Ces nouvelles pratiques occupent une place centrale au sein des objectifs généraux du programme Observatoire de la Guinée Maritime, lorsque celui-ci commence ses activités en avril 2003.

La démarche mise en œuvre proposée par l’OGM vise à « produire un changement dans les pratiques de travail entre chercheurs/techniciens et paysans afin d’améliorer la production d’innovations dans la maîtrise locale de l’environnement et du développement durable » (OGM, 2002). Créé à l’initiative de divers partenaires institutionnels du développement en Guinée Maritime (bailleurs de fonds, opérateurs, Etat guinéen, recherche scientifique), l'OGM a ainsi pour mission première la création d’outils méthodologiques et d'information d'aide à la décision.

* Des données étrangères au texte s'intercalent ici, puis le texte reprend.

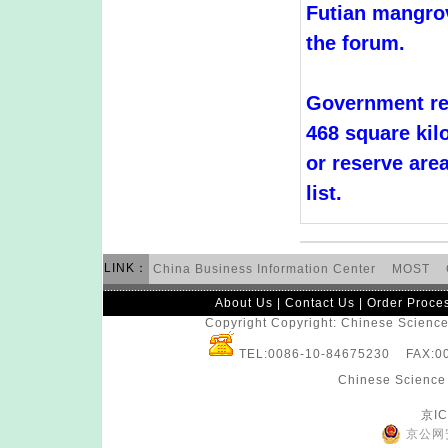
Futian mangrov
the forum.
Government re
468 square kil
or reserve area
list.
LINK：
China Business Information Center
MOST
About Us
|
Contact Us
|
Order Proce
Copyright Copyright: Chinese Science 
TEL:0086-10-84675230 FAX:
Chinese Science 
京IC
京公网安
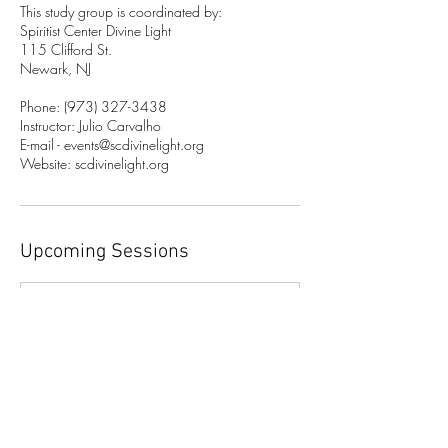
This study group is coordinated by:
Spiritist Center Divine Light
115 Clifford St.
Newark, NJ
Phone: (973) 327-3438
Instructor: Julio Carvalho
E-mail - events@scdivinelight.org
Website: scdivinelight.org
Upcoming Sessions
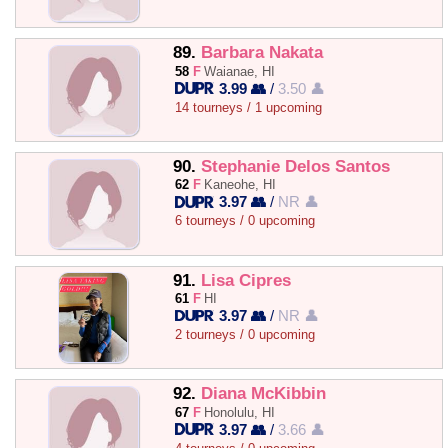
89.
Barbara Nakata
58
F
Waianae, HI
3.99 👥
/
3.50 👤
14 tourneys / 1 upcoming
90.
Stephanie Delos Santos
62
F
Kaneohe, HI
3.97 👥
/
NR 👤
6 tourneys / 0 upcoming
91.
Lisa Cipres
61
F
HI
3.97 👥
/
NR 👤
2 tourneys / 0 upcoming
92.
Diana McKibbin
67
F
Honolulu, HI
3.97 👥
/
3.66 👤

La singularité de cette démarche de recherche-développement est à l’origine d’une réflexion théorique et méthodologique sur des espaces communs, impliquant la mise en place d’un dispositif spécifique qui combine plusieurs volets scientifiques, afin d’aboutir à un objectif pluridisciplinaire : « La construction d’outils pertinents pour le développement » (OGM, 2002). Ces volets scientifiques sont : un volet « pauvreté et inégalités », un volet « biodiversité », un volet « systèmes ruraux » et un volet « innovation, pouvoir et foncier ». Entre avril 2003 et juin 2006, l’ensemble des travaux scientifiques ont eu pour principal objectif de construire les méthodes et les outils nécessaires à une expertise scientifique opérationnelle pour l’accompagnement et le suivi d’actions de développement. Parmi les réalisations, l’OGM a produit un « état zéro » des situations rencontrées sur les zones d’étude sélectionnées, construisant une base pour les processus de suivi-évaluation des actions. Egalement, des plans de développement locaux ont été élaborés en concertation avec les populations locales, devenant des cadres de référence aux actions. En optant pour une méthode de co-construction des procédures, l’OGM s’est positionné en agent de liaison, en interface entre partenaires du développement aux logiques et aux stratégies si souvent éloignées : les bailleurs de fonds, les agents de développement (maîtres d’ouvrage et opérateurs) et les populations bénéficiaires (annexe 1).

Les orientations opérationnelles et pluridisciplinaires de l’OGM ont offert aux différentes équipes de recherche thématiques de nombreux échanges pratiques et théoriques, permettant l’établissement de passerelles et la combinaison des approches sur des problématiques communes. Le montage d’un système d’information, au moyen d’une base de données commune à l’ensemble du programme, est l’un des outils dont nous disposons aujourd’hui pour aborder la dialectique entre

niveau d’accessibilité et niveau de développement humain. Plus particulièrement, notre participation aux travaux du volet Pauvreté et Inégalités nous permet l’accès au système d’information de ce volet, qui regroupe une multiplicité de données riches et variées, récoltés au fil des missions sur le terrain, puis analysées.